Pero que reine la vertiente sentimental en las intervenciones de los líderes actuales tiene también mucho de virtud: indica capacidad de adaptación, sensibilidad hacia el entorno. Se nota en que los principales discípulos de esta nueva doctrina salen a la tribuna con la lección aprendida, llegan al Parlamento o comparecen ante los medios con los deberes hechos. Raúl Díaz, brillante diputado socialista, simboliza a la perfección este tiempo de renovación. Sus intervenciones apuntan directamente al corazón, en cuanto salva esos minutos de la basura que debe invertir con los elogios de rigor a sus jefes según es norma en los hábitos parlamentarios de todo partido que apoya al Gobierno. Entre los actuales parlamentarios del PP cuesta distinguir a quien pueda representar cuanto Díaz encarna con éxito pero en el Ayuntamiento de Logroño, por el contrario, su concejala Patricia Lapeña ofrece a su partido una interesante veta digna de ser explorada: ausculta con una precisión superior a la de sus pares el contexto presente, donde se observa un nivel de declive en el mensaje político tradicional que parece interminable y exige nuevas fórmulas expresivas. Del discurso consistente y un punto profesoral de nuestros abuelos hemos pasado a la propaganda y de la propaganda al marketing, precedente del temible imperio del eslogan. Hoy, un pensamiento político debe caber en 280 caracteres. Y detrás de ellos corren los miembros de la clase política como galgos en un canódromo: persiguiendo una liebre inexistente. En eso se parecen Iglesias y Donald Trump. Dos adaptacionistas, muy astutos. Dos políticos de estirpe emotiva.
Las emociones admiten no obstante su envés. Porque la falta de emoción es también una emoción, atributo muy apropiado para la gestión política.
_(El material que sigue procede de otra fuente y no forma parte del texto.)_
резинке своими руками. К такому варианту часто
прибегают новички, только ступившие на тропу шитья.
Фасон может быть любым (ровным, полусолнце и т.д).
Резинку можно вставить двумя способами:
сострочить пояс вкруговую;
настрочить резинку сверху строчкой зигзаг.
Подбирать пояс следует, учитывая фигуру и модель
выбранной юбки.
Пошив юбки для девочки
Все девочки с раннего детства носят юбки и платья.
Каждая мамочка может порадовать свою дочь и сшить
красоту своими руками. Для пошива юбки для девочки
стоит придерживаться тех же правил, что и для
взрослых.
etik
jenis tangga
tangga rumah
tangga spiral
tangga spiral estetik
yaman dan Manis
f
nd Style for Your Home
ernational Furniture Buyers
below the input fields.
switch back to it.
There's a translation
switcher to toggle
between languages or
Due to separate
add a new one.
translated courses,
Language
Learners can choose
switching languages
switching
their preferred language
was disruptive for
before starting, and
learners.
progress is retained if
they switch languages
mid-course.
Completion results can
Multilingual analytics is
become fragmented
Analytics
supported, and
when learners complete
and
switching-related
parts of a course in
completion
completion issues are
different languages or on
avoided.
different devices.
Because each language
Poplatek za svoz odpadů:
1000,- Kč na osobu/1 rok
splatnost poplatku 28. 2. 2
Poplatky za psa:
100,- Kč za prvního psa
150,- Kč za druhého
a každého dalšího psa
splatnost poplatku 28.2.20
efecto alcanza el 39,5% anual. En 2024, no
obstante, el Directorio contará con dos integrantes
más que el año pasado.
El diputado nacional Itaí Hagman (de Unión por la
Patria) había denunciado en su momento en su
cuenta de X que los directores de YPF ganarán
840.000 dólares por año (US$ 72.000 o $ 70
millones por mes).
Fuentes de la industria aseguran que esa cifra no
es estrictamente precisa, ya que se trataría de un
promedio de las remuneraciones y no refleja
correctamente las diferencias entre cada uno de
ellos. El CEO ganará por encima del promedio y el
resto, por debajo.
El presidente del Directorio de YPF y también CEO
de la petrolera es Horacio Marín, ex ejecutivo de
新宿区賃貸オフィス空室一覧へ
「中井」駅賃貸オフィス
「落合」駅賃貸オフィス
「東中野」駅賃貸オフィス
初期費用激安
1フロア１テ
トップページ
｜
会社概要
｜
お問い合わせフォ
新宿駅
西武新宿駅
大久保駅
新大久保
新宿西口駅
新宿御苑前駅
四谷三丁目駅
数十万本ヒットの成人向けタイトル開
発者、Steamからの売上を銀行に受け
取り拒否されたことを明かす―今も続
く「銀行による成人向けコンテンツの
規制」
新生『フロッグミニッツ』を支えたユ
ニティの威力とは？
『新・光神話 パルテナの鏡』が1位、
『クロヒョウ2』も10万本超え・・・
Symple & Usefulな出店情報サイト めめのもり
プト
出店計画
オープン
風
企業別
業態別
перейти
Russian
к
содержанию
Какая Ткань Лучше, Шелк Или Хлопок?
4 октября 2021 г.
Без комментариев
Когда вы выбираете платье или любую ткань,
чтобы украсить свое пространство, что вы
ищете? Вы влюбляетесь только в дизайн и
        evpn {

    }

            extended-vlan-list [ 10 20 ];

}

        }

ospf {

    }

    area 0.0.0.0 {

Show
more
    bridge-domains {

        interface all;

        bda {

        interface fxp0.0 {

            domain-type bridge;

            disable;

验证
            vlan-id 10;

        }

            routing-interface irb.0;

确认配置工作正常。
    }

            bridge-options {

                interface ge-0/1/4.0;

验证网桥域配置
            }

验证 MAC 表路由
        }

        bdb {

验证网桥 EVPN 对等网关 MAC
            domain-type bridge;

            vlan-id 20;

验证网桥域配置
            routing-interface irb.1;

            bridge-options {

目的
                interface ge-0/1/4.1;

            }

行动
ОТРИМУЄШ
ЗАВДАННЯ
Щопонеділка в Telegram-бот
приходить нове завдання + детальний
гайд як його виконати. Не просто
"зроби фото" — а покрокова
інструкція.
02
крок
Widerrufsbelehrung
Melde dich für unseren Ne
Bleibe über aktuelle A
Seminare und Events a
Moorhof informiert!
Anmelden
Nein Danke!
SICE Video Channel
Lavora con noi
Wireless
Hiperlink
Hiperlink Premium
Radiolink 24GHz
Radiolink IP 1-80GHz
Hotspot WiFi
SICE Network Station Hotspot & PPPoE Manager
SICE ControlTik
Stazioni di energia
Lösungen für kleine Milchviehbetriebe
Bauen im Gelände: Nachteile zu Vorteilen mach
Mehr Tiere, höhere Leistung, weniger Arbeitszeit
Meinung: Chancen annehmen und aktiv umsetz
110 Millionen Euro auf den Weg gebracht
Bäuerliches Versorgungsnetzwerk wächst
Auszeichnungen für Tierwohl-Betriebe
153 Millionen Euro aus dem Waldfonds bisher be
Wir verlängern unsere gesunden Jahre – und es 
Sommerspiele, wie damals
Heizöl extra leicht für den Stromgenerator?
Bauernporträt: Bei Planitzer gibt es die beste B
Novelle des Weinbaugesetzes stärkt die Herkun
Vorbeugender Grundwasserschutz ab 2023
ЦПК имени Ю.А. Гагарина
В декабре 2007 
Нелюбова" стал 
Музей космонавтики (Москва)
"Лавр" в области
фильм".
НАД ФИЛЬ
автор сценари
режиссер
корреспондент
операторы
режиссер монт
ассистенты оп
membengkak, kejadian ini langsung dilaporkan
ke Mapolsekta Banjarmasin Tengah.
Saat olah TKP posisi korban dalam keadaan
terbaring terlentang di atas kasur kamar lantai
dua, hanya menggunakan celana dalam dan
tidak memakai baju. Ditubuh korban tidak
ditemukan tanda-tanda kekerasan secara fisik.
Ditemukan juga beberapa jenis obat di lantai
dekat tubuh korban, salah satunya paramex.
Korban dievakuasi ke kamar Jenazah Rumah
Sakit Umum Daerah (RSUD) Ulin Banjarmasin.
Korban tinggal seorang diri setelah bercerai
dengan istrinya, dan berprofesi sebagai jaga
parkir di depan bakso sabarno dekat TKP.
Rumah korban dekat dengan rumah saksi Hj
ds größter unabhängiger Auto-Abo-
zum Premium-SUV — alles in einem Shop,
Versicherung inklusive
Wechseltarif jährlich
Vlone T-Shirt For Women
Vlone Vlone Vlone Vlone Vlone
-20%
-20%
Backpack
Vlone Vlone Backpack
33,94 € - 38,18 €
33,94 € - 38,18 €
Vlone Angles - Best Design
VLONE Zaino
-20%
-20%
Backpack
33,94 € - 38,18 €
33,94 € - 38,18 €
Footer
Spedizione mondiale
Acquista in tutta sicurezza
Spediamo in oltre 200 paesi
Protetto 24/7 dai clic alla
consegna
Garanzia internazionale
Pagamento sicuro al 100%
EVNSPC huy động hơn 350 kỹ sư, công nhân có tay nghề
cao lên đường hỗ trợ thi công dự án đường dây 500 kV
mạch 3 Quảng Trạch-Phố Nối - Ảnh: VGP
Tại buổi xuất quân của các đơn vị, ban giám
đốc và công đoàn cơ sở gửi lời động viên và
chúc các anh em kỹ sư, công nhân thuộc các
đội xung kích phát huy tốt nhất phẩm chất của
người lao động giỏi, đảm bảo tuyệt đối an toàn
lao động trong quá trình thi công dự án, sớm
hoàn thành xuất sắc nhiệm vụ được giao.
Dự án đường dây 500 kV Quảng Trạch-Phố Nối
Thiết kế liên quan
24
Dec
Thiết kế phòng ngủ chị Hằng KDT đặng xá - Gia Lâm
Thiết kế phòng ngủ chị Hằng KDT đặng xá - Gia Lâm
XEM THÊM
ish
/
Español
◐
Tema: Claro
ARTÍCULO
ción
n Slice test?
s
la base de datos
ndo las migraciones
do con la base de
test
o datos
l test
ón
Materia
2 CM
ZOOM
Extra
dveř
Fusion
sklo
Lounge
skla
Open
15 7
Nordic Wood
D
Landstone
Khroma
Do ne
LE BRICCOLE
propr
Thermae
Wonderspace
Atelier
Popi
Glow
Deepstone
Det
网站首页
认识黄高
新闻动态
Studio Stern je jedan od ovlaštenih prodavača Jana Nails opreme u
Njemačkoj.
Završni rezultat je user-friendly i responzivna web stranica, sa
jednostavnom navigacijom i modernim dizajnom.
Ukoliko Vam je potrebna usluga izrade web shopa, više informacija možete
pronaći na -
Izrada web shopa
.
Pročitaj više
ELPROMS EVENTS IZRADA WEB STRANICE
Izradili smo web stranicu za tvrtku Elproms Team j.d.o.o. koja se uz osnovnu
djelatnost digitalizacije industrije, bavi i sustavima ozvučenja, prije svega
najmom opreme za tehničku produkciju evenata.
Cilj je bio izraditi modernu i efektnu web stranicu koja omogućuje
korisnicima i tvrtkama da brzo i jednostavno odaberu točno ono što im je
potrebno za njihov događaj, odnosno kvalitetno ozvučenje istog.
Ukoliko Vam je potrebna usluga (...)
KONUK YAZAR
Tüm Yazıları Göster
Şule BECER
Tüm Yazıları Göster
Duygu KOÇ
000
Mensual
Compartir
España tuvo alguna suerte en enero, cuando se repartieron los ministerios entre el PSOE y sus socios. Pudo tocarle a UP administrar la sanidad, por ejemplo, pero los misterios de la política dejaron en manos de Salvador Illa ese encargo que pudo recaer (otros ejemplos) en Alberto Garzón o Irene Montero. Al frente del gabinete gubernamental de crisis, Illa ha cometido errores de bulto pero en términos generales se acepta que ha superado el encargo con buena nota. Su aplomo robotizado ayuda a interiorizar entre la opinión pública un discurso político cuyo trasfondo no traía jamás buenas noticias. A escala riojana, algo parecido puede decirse de los gestores de la Consejería de Salud. Mantener los nervios, permanecer impávido ante el catastrofismo, exhibir la sangre fría: así se demuestra que en política, a largo plazo, la mejor emoción es la que no existe.